Well, you honestly don’t need me to tell you what the true gospel of Jesus is, because, as I say, we’ve been Christians for two thousand years, and by God, we know what it is.
It’s self-giving love.
It’s radical hospitality to the stranger.
It’s recognition of our brokenness and our reliance on the mighty arms and heart of our Savior. It’s acknowledging that we live in the kingdom of God now and forever, and that that kingdom is not based on enclaves and walls and hateful separation of God’s people.

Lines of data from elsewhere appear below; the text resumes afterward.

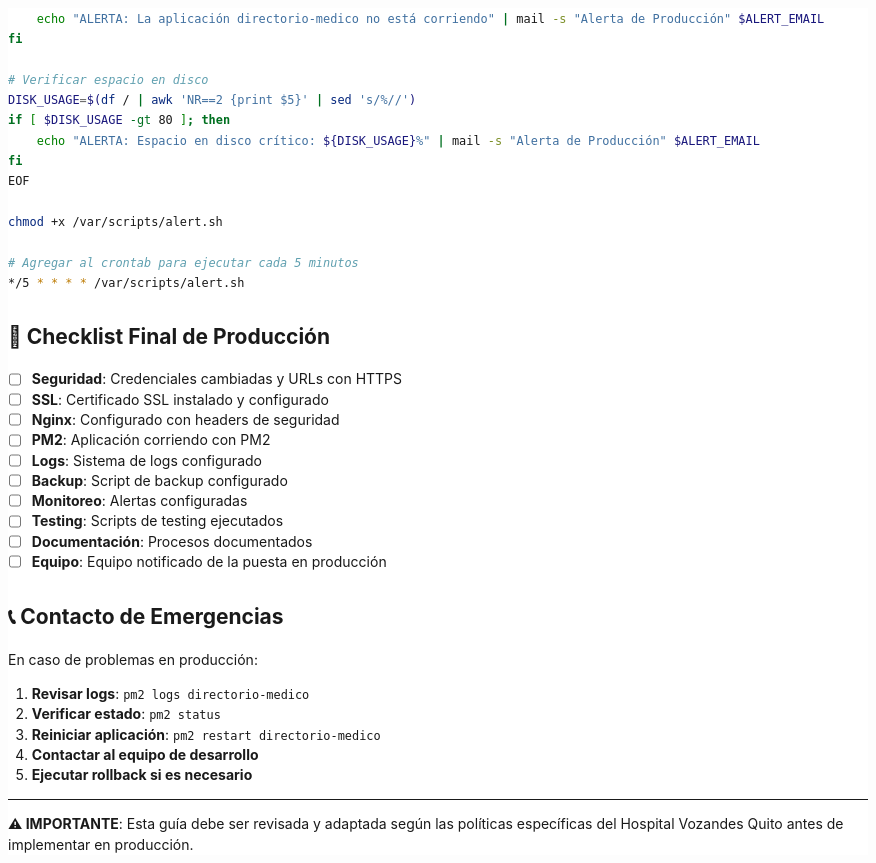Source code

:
 ```bash
    echo "ALERTA: La aplicación directorio-medico no está corriendo" | mail -s "Alerta de Producción" $ALERT_EMAIL
fi

# Verificar espacio en disco
DISK_USAGE=$(df / | awk 'NR==2 {print $5}' | sed 's/%//')
if [ $DISK_USAGE -gt 80 ]; then
    echo "ALERTA: Espacio en disco crítico: ${DISK_USAGE}%" | mail -s "Alerta de Producción" $ALERT_EMAIL
fi
EOF

chmod +x /var/scripts/alert.sh

# Agregar al crontab para ejecutar cada 5 minutos
*/5 * * * * /var/scripts/alert.sh
```

## 🚨 Checklist Final de Producción

- [ ] **Seguridad**: Credenciales cambiadas y URLs con HTTPS
- [ ] **SSL**: Certificado SSL instalado y configurado
- [ ] **Nginx**: Configurado con headers de seguridad
- [ ] **PM2**: Aplicación corriendo con PM2
- [ ] **Logs**: Sistema de logs configurado
- [ ] **Backup**: Script de backup configurado
- [ ] **Monitoreo**: Alertas configuradas
- [ ] **Testing**: Scripts de testing ejecutados
- [ ] **Documentación**: Procesos documentados
- [ ] **Equipo**: Equipo notificado de la puesta en producción

## 📞 Contacto de Emergencias

En caso de problemas en producción:

1. **Revisar logs**: `pm2 logs directorio-medico`
2. **Verificar estado**: `pm2 status`
3. **Reiniciar aplicación**: `pm2 restart directorio-medico`
4. **Contactar al equipo de desarrollo**
5. **Ejecutar rollback si es necesario**

---

**⚠️ IMPORTANTE**: Esta guía debe ser revisada y adaptada según las políticas específicas del Hospital Vozandes Quito antes de implementar en producción.
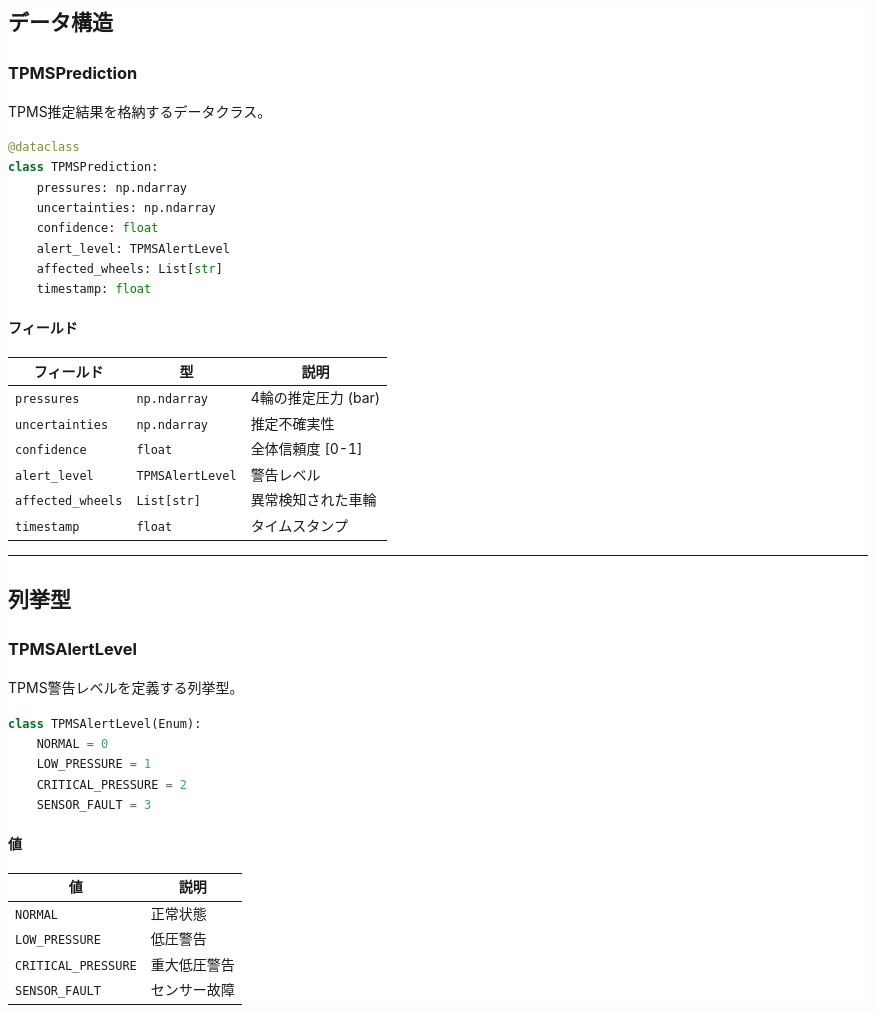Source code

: ## データ構造

### TPMSPrediction

TPMS推定結果を格納するデータクラス。

```python
@dataclass
class TPMSPrediction:
    pressures: np.ndarray
    uncertainties: np.ndarray
    confidence: float
    alert_level: TPMSAlertLevel
    affected_wheels: List[str]
    timestamp: float
```

#### フィールド

| フィールド | 型 | 説明 |
|------------|----|----|
| `pressures` | `np.ndarray` | 4輪の推定圧力 (bar) |
| `uncertainties` | `np.ndarray` | 推定不確実性 |
| `confidence` | `float` | 全体信頼度 [0-1] |
| `alert_level` | `TPMSAlertLevel` | 警告レベル |
| `affected_wheels` | `List[str]` | 異常検知された車輪 |
| `timestamp` | `float` | タイムスタンプ |

---

## 列挙型

### TPMSAlertLevel

TPMS警告レベルを定義する列挙型。

```python
class TPMSAlertLevel(Enum):
    NORMAL = 0
    LOW_PRESSURE = 1
    CRITICAL_PRESSURE = 2
    SENSOR_FAULT = 3
```

#### 値

| 値 | 説明 |
|----|----|
| `NORMAL` | 正常状態 |
| `LOW_PRESSURE` | 低圧警告 |
| `CRITICAL_PRESSURE` | 重大低圧警告 |
| `SENSOR_FAULT` | センサー故障 |
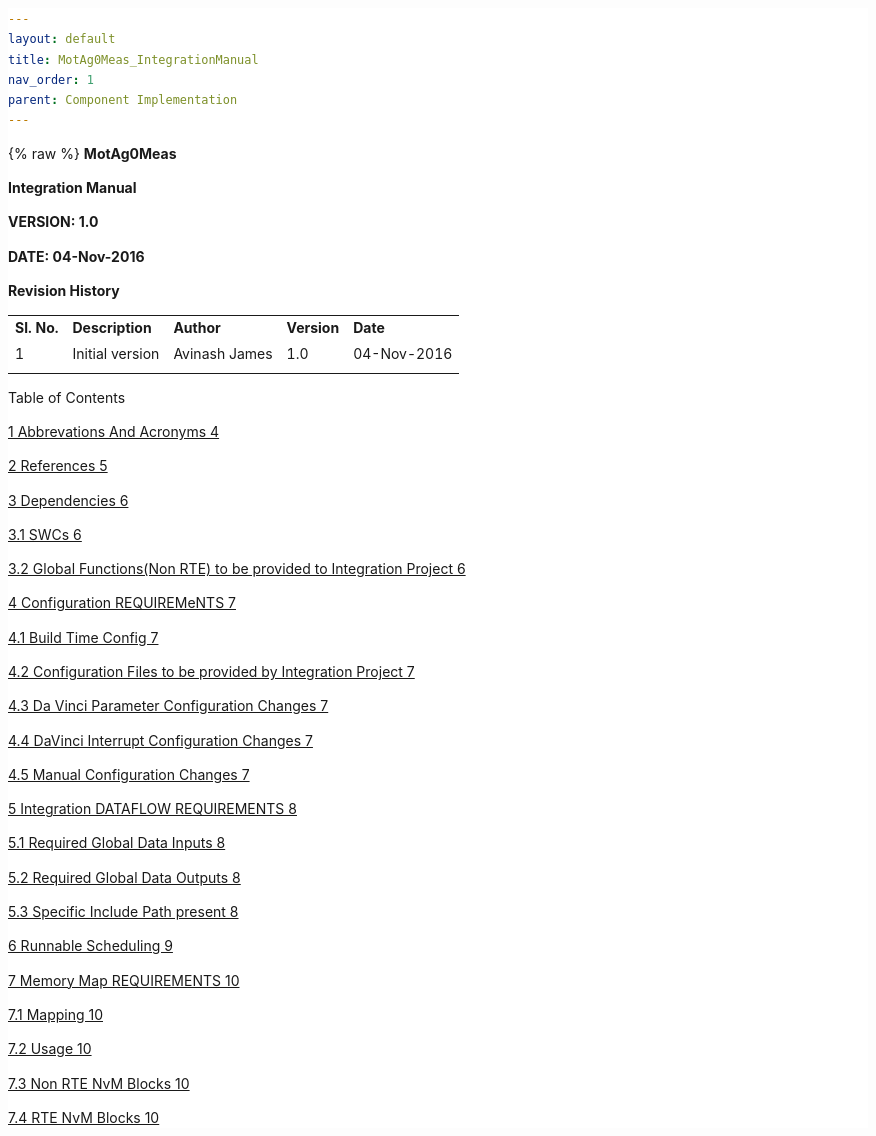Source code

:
 ```yaml
---
layout: default
title: MotAg0Meas_IntegrationManual
nav_order: 1
parent: Component Implementation
---
```

{% raw %}
**MotAg0Meas**

**Integration Manual**

**VERSION: 1.0**

**DATE: 04-Nov-2016**

**Revision History**

|             |                 |               |             |             |
|-------------|-----------------|---------------|-------------|-------------|
| **Sl. No.** | **Description** | **Author**    | **Version** | **Date**    |
| 1           | Initial version | Avinash James | 1.0         | 04-Nov-2016 |
|             |                 |               |             |             |

Table of Contents

[1 Abbrevations And Acronyms 4](#abbrevations-and-acronyms)

[2 References 5](#references)

[3 Dependencies 6](#dependencies)

[3.1 SWCs 6](#swcs)

[3.2 Global Functions(Non RTE) to be provided to Integration Project
6](#global-functionsnon-rte-to-be-provided-to-integration-project)

[4 Configuration REQUIREMeNTS 7](#configuration-requirements)

[4.1 Build Time Config 7](#build-time-config)

[4.2 Configuration Files to be provided by Integration Project
7](#configuration-files-to-be-provided-by-integration-project)

[4.3 Da Vinci Parameter Configuration Changes
7](#da-vinci-parameter-configuration-changes)

[4.4 DaVinci Interrupt Configuration Changes
7](#__RefHeading___Toc466449953)

[4.5 Manual Configuration Changes 7](#manual-configuration-changes)

[5 Integration DATAFLOW REQUIREMENTS
8](#integration-dataflow-requirements)

[5.1 Required Global Data Inputs 8](#required-global-data-inputs)

[5.2 Required Global Data Outputs 8](#required-global-data-outputs)

[5.3 Specific Include Path present 8](#specific-include-path-present)

[6 Runnable Scheduling 9](#runnable-scheduling)

[7 Memory Map REQUIREMENTS 10](#memory-map-requirements)

[7.1 Mapping 10](#mapping)

[7.2 Usage 10](#usage)

[7.3 Non RTE NvM Blocks 10](#non-rte-nvm-blocks)

[7.4 RTE NvM Blocks 10](#rte-nvm-blocks)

I’m a guest preacher, so I sort of had to guess where you all might be deserting the true gospel for this sermon to make sense and to have a point. If I got it right, great! But maybe I didn’t, maybe I don’t know you well enough to know where you are abandoning the true freedom given to us by Jesus. But I am willing to bet all of us here could do better about our faithfulness to the challenging true gospel of Jesus. So figure out where you are deserting Jesus and his message and move back towards the gospel. That’s what Paul wanted for the Galatians, and I want it for you. Can you do it on your own? Of course not. That’s why Paul followed up and admonished and encouraged. The Galatians maybe didn’t know this, but we do: being a Christian means that you never have to do it alone. You’re going to get back on track with Jesus’ true gospel of love and welcome with the help of the Holy Spirit, with the power of prayer, with the guidance of your worship, and the fellowship and care you offer one another. I’ll end with Paul’s old, old words: “Grace to you and peace from God our Father and the Lord Jesus Christ, who gave himself for our sins to set us free from the present evil age, according to the will of our God and Father, to whom be the glory forever and ever. Amen.”